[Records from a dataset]
────────────────
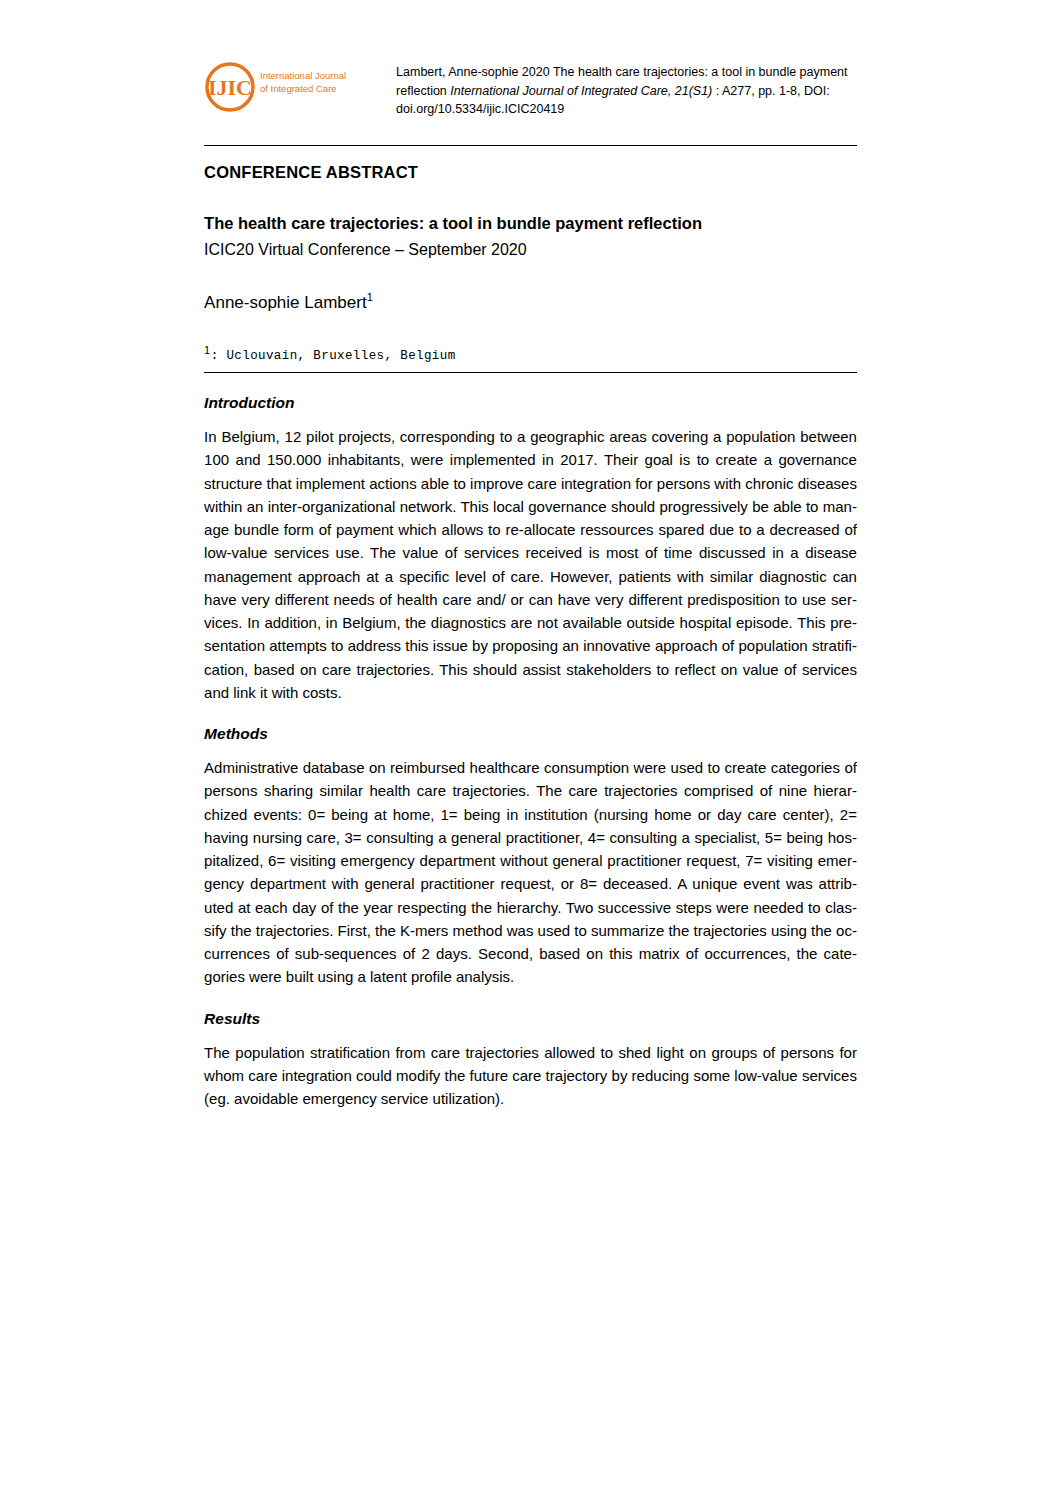IJIC International Journal of Integrated Care
Lambert, Anne-sophie 2020 The health care trajectories: a tool in bundle payment reflection International Journal of Integrated Care, 21(S1) : A277, pp. 1-8, DOI: doi.org/10.5334/ijic.ICIC20419
CONFERENCE ABSTRACT
The health care trajectories: a tool in bundle payment reflection
ICIC20 Virtual Conference – September 2020
Anne-sophie Lambert1
1: Uclouvain, Bruxelles, Belgium
Introduction
In Belgium, 12 pilot projects, corresponding to a geographic areas covering a population between 100 and 150.000 inhabitants, were implemented in 2017. Their goal is to create a governance structure that implement actions able to improve care integration for persons with chronic diseases within an inter-organizational network. This local governance should progressively be able to manage bundle form of payment which allows to re-allocate ressources spared due to a decreased of low-value services use. The value of services received is most of time discussed in a disease management approach at a specific level of care. However, patients with similar diagnostic can have very different needs of health care and/ or can have very different predisposition to use services. In addition, in Belgium, the diagnostics are not available outside hospital episode. This presentation attempts to address this issue by proposing an innovative approach of population stratification, based on care trajectories. This should assist stakeholders to reflect on value of services and link it with costs.
Methods
Administrative database on reimbursed healthcare consumption were used to create categories of persons sharing similar health care trajectories. The care trajectories comprised of nine hierarchized events: 0= being at home, 1= being in institution (nursing home or day care center), 2= having nursing care, 3= consulting a general practitioner, 4= consulting a specialist, 5= being hospitalized, 6= visiting emergency department without general practitioner request, 7= visiting emergency department with general practitioner request, or 8= deceased. A unique event was attributed at each day of the year respecting the hierarchy. Two successive steps were needed to classify the trajectories. First, the K-mers method was used to summarize the trajectories using the occurrences of sub-sequences of 2 days. Second, based on this matrix of occurrences, the categories were built using a latent profile analysis.
Results
The population stratification from care trajectories allowed to shed light on groups of persons for whom care integration could modify the future care trajectory by reducing some low-value services (eg. avoidable emergency service utilization).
────────────────
» **ASSIGNED TASK**
Taking the entries above, print exactly the lines starting at the line with "Lambert, Anne-sophie 2020" and ending at the line with "CONFERENCE ABSTRACT", both included.

» **RESULT OF THIS EXERCISE**
Lambert, Anne-sophie 2020 The health care trajectories: a tool in bundle payment reflection International Journal of Integrated Care, 21(S1) : A277, pp. 1-8, DOI: doi.org/10.5334/ijic.ICIC20419
CONFERENCE ABSTRACT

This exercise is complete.